Does the effect last? The longest controlled exposure is three months, and that was a safety study, not an efficacy one. Durability, tolerance, and any rebound on stopping are simply uncharacterized.

What is the real long-term safety picture? Short trials in small healthy samples cannot rule out rarer or slower harms, and the interaction profile with common medications is under-studied. Pregnancy, breastfeeding, and use alongside other CNS-active drugs have essentially no data.

Will anyone outside the extract’s makers replicate it? The most valuable next step is a larger, independent, multi-site trial in a clinical population, run by groups with no commercial stake. Until that exists, “promising” is the ceiling.

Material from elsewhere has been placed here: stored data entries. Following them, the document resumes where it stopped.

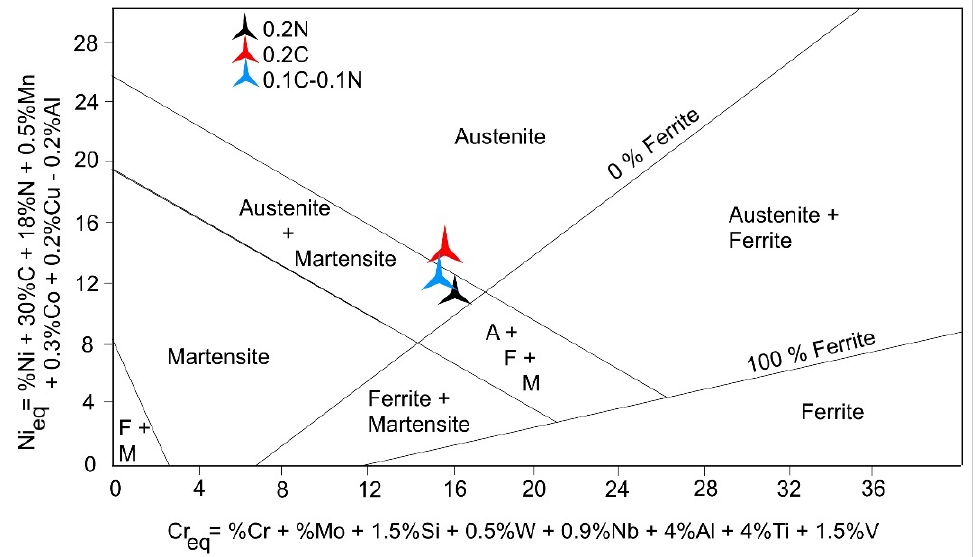
Figure 1. Positions of the examined steels in the Schaeffler diagram. The red and the black asterisks mark the steels with 0.2 wt.% C and 0.2 wt.% N, respectively. The steel containing 0.1 wt.% C and 0.1 wt.% N is indicated by a blue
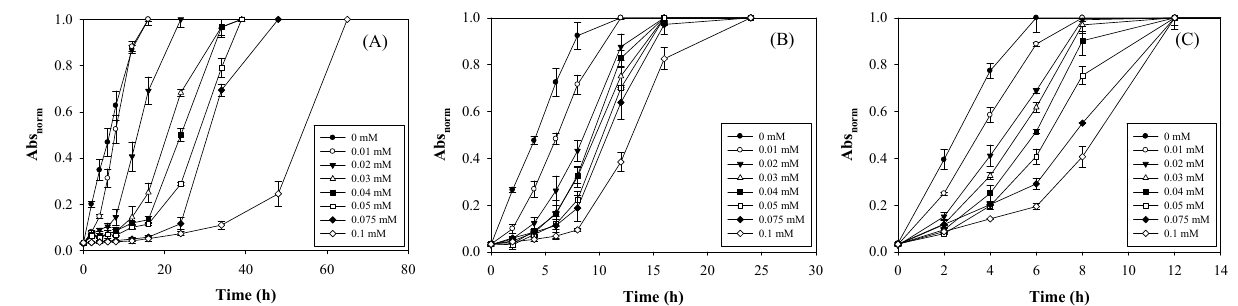
Figure 4. Abs norm changes of a TTI prototype with immobilized laccase of 20 μ g/cm 2 and 0–0.10 mM N-HGG under ( A ) 15, ( B ) 25, ( C ) and 35 °C.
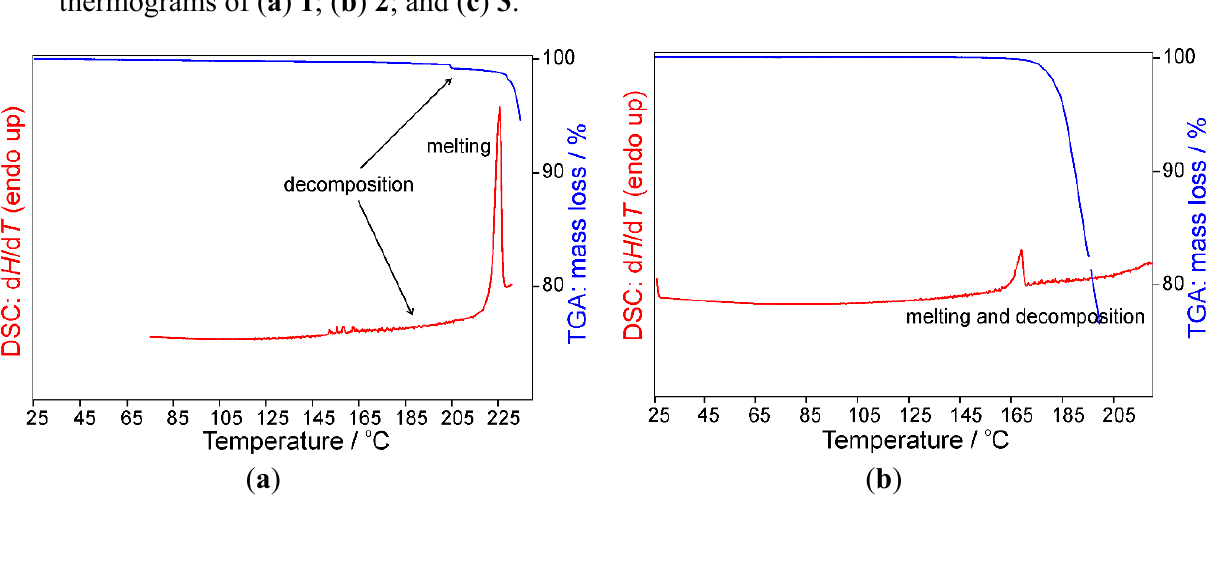
Figure 8. Differential Scanning Calorimetry/Thermogravimetric Analysis (DSC/TGA) thermograms of ( a ) 1 ; ( b ) 2 ; and ( c ) 3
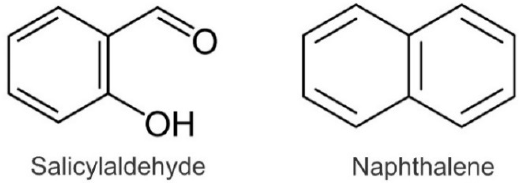
Figure 2. Molecules of salicylaldehyde and naphthalene.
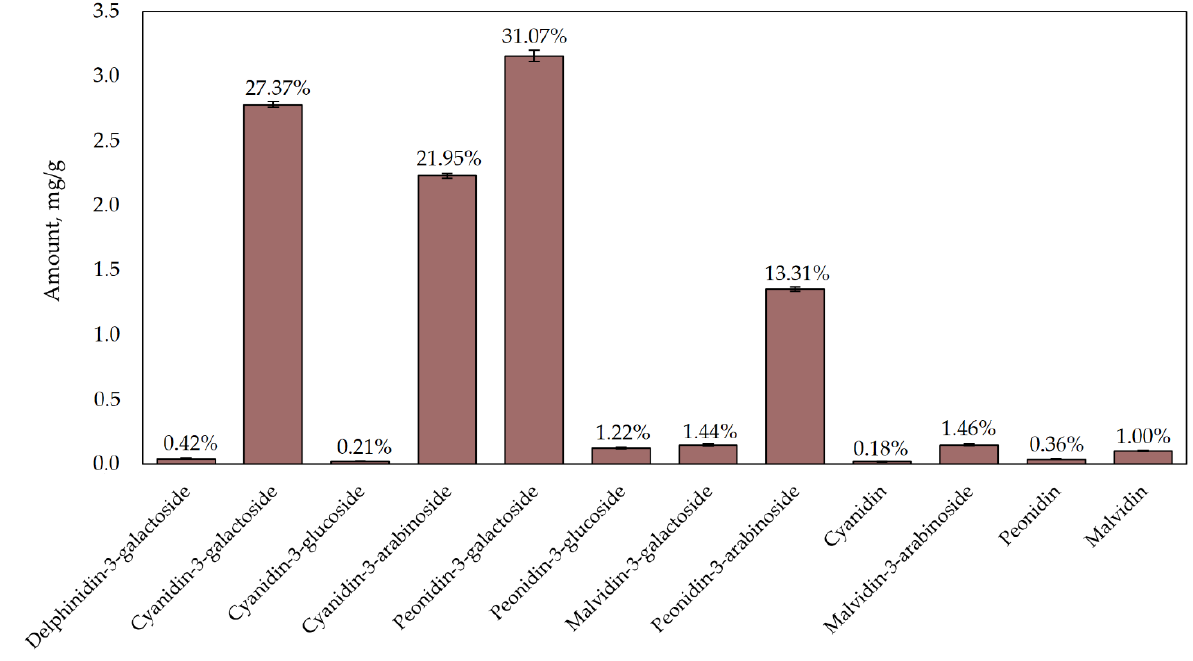
Figure 2. Concentration of individual anthocyanins in ethanol extracts obtained from the fruit of the ‘Dižbrūklene’ cranberry cultivar.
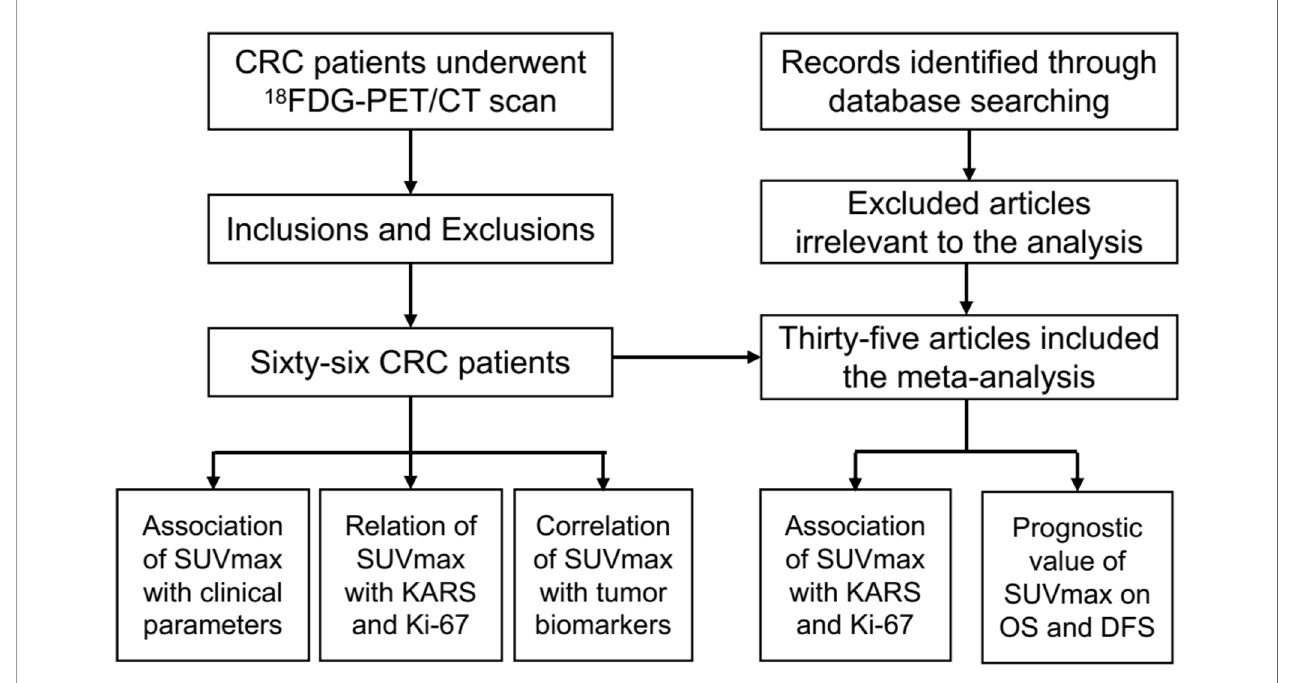
FIGURE 1 | The fl ow chart of the present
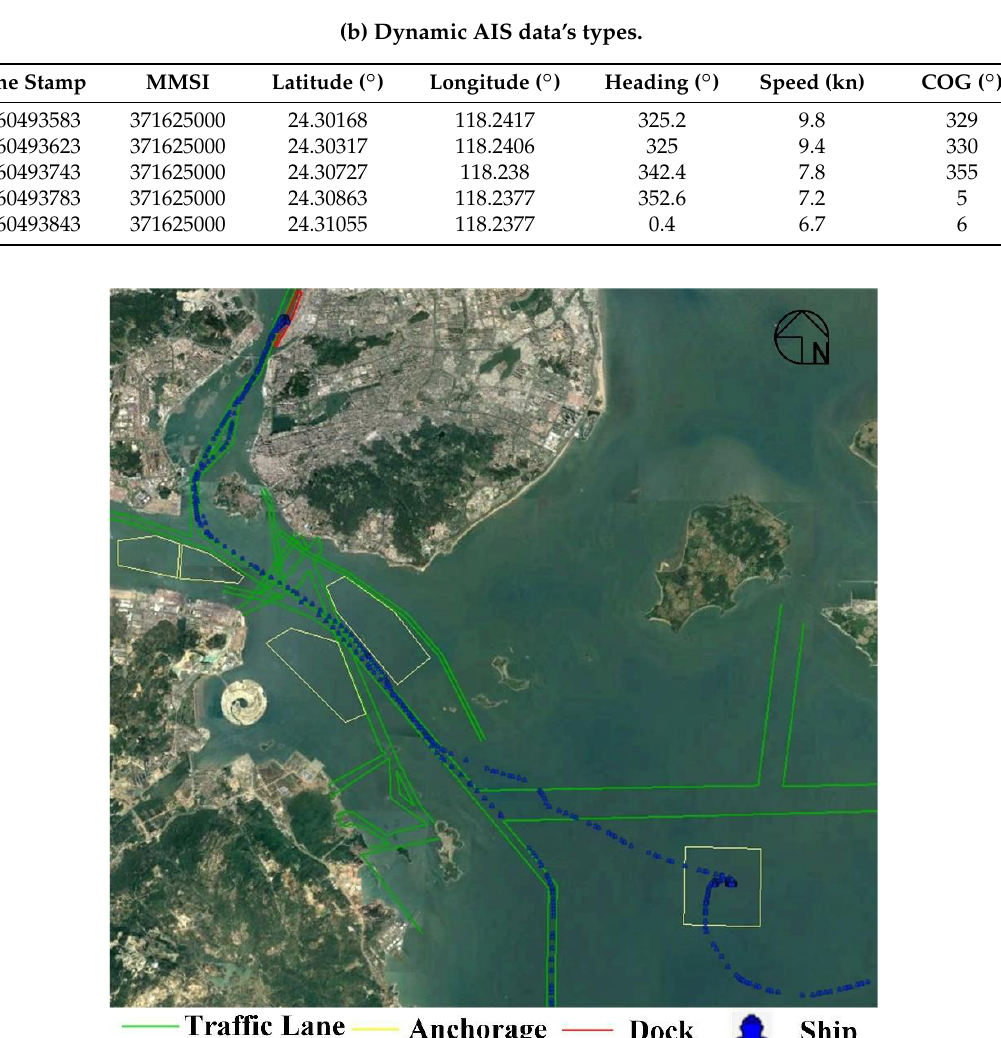
Figure 12. Trajectory of KUOTAI in Xiamen harbor. KUOTAI comes to Xiamen harbor from east, and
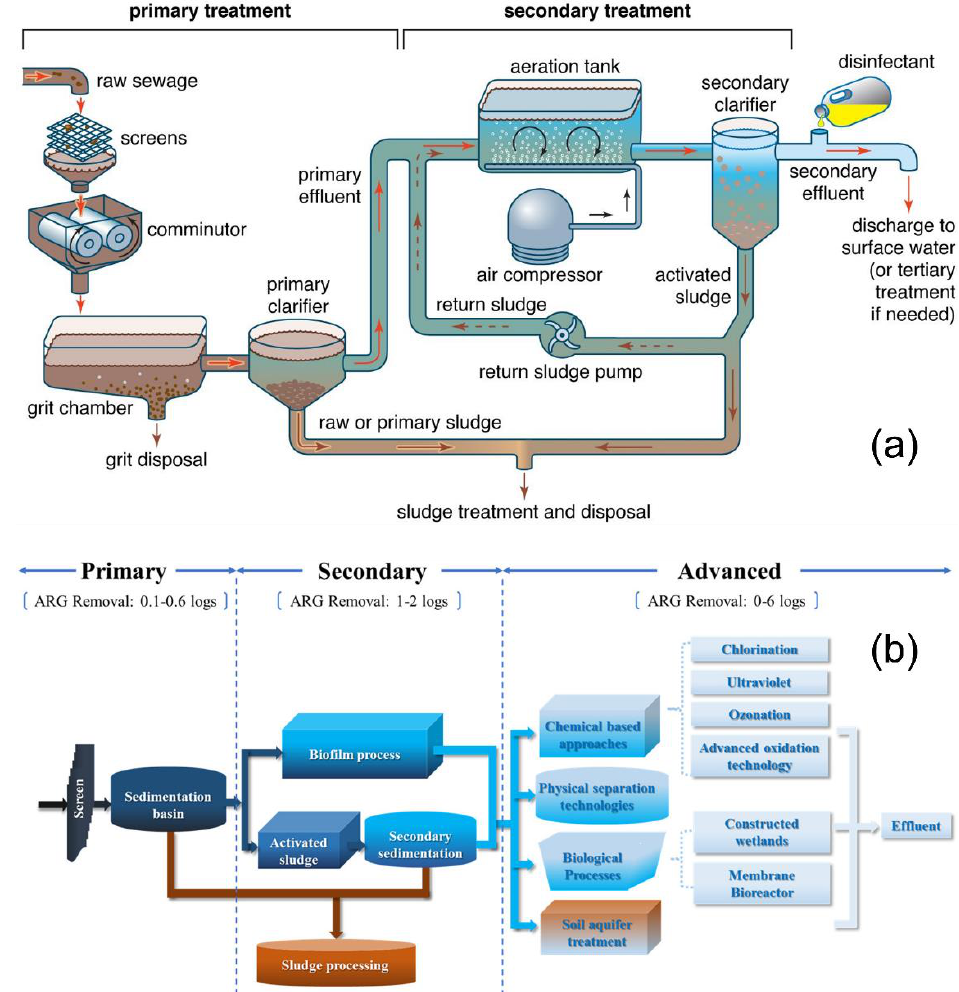
Figure 1. ( a ) Wastewater treatment steps [18], showing ( b ) the removal efficacy of antibiotic re- sistance genes (ARG) (emerging contaminants) in this step [19]. genes (ARG) (emerging contaminants) in this step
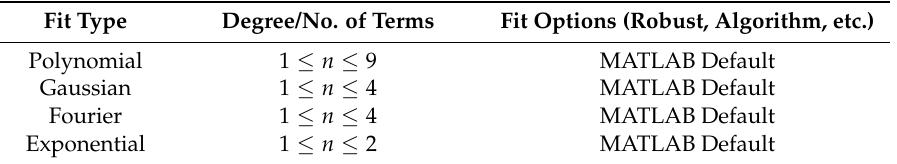
Table 1. Curve fit types and parameters.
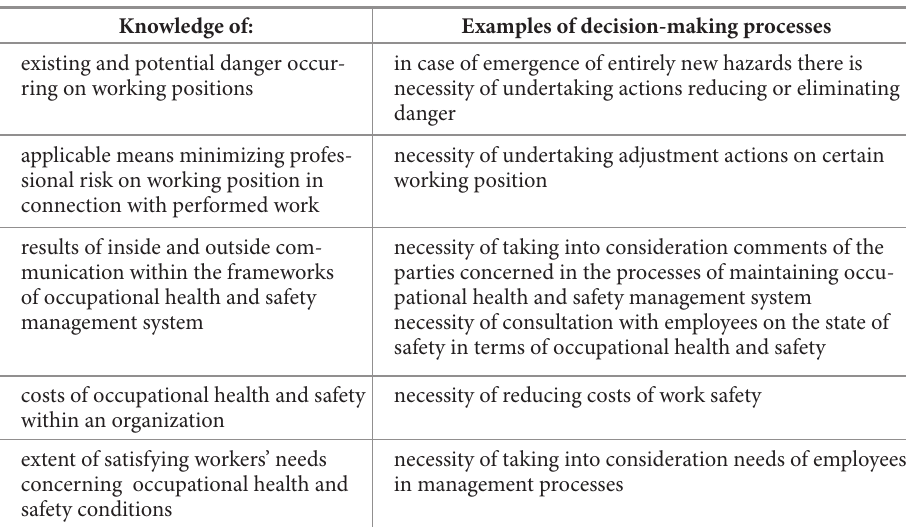
Table 8. Examples of decision-making processes using acquired OHSAS knowledge Knowledge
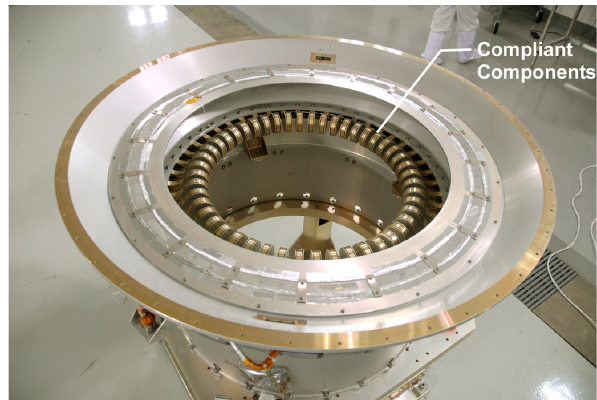
Figure 4. Example of a compliant space mechanism. SoftRide vibration isolation mechanism. Compliant segments are labeled. Courtesy of U.C. Berkeley.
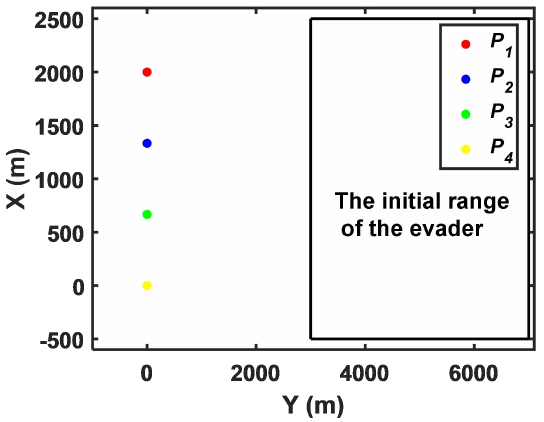
Figure 11. The initial range of the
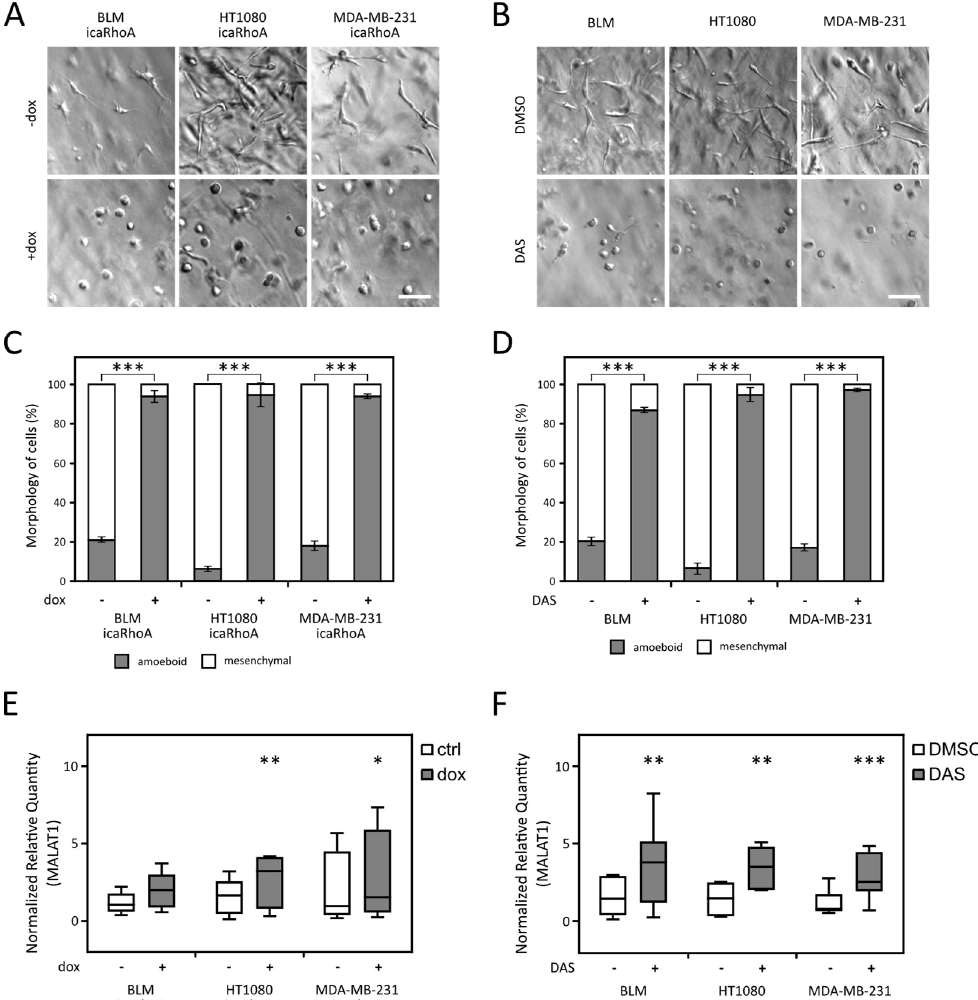
Figure 2. Morphological and RT-qPCR analysis of cell lines undergoing MAT (mesenchymal to amoeboid transition). ( A ), ( B ) Representative wide-field images of cells in 3D collagen matrix with or without induction of MAT. ( C ), ( D ) Quantification of cell morphology in 3D collagen. Data represent the mean ± SD. ( E ), ( F ) RT-qPCR analysis of the MALAT1 (metastasis-associated lung adenocarcinoma transcript 1) gene expression. Median values are marked in the box plots, whiskers represent min to max range. Parts ( A ), ( C ), and ( E ) depict cell lines with inducible constitutively active RhoA used for the MAT induction. ( B ), ( D ), and ( F ) depict cell lines treated with dasatinib (DAS) to induce MAT. p - values: *** p < 0.001, ** p < 0.01, * p < 0.05. Scale bar 75 μ m in all cases. All data are a representation of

What this article is not saying

This is not “kanna doesn’t do anything.” For a botanical, it has an unusually well-characterized dual mechanism and a brain-imaging study showing that mechanism reaching the human threat circuit. Dismissing it outright would be as wrong as overselling it.

This is not “kanna is a natural antidepressant, so use it for low mood.” The trials are tiny, mostly industry-linked, run in healthy volunteers, and absent entirely in diagnosed depression. The serotonergic mechanism is interesting; it is not a treatment claim.

And this is emphatically not a green light to combine kanna with a prescribed serotonergic medication, or to swap one out for it. That is the single use where “interesting mechanism” turns into “real risk,” and it belongs to a clinician, not a supplement label.

Disclosure
This article is editorial. It is not sponsored by any kanna producer, extract manufacturer, or supplement company, and contains no affiliate links to specific products. Sponsorships and affiliate relationships, where they exist on Wellness Radar, are always clearly disclosed. See our revenue model for the full breakdown.

References

  1. Harvey AL, Young LC, Viljoen AM, Gericke NP. Pharmacological actions of the South African medicinal and functional food plant Sceletium tortuosum and its principal alkaloids. J Ethnopharmacol. 2011;137(3):1124-1129. DOI: 10.1016/j.jep.2011.07.035. PMID: 21798331.
  2. Terburg D, Syal S, Rosenberger LA, et al. Acute effects of Sceletium tortuosum (Zembrin), a dual 5-HT reuptake and PDE4 inhibitor, in the human amygdala and its connection to the hypothalamus. Neuropsychopharmacology. 2013;38(13):2708-2716. DOI: 10.1038/npp.2013.183. PMID: 23903032.
  3. Nell H, Siebert M, Chellan P, Gericke N. A randomized, double-blind, parallel-group, placebo-controlled trial of Extract Sceletium tortuosum (Zembrin) in healthy adults. J Altern Complement Med. 2013;19(11):898-904. DOI: 10.1089/acm.2012.0185. PMID: 23441963.
  4. Chiu S, Gericke N, Farina-Woodbury M, et al. Proof-of-concept randomized controlled study of cognition effects of the proprietary extract Sceletium tortuosum (Zembrin) targeting phosphodiesterase-4 in cognitively healthy subjects: implications for Alzheimer’s dementia. Evid Based Complement Alternat Med. 2014;2014:682014. DOI: 10.1155/2014/682014. PMID: 25389443.
  5. Coetzee DD, López V, Smith C. High-mesembrine Sceletium extract (Trimesemine) is a monoamine releasing agent, rather than only a selective serotonin reuptake inhibitor. J Ethnopharmacol. 2016;177:111-116. DOI: 10.1016/j.jep.2015.11.034. PMID: 26615766.
  6. Reay J, Wetherell MA, Morton E, Lillis J, Badmaev V. Sceletium tortuosum (Zembrin) ameliorates experimentally induced anxiety in healthy volunteers. Hum Psychopharmacol. 2020;35(6):e2753. DOI: 10.1002/hup.2753. PMID: 32761980.
  7. Olatunji TL, Siebert F, Adetunji AE, et al. Sceletium tortuosum: a review on its phytochemistry, pharmacokinetics, biological, pre-clinical and clinical activities. J Ethnopharmacol. 2022;287:114711. DOI: 10.1016/j.jep.2021.114711. PMID: 34758918.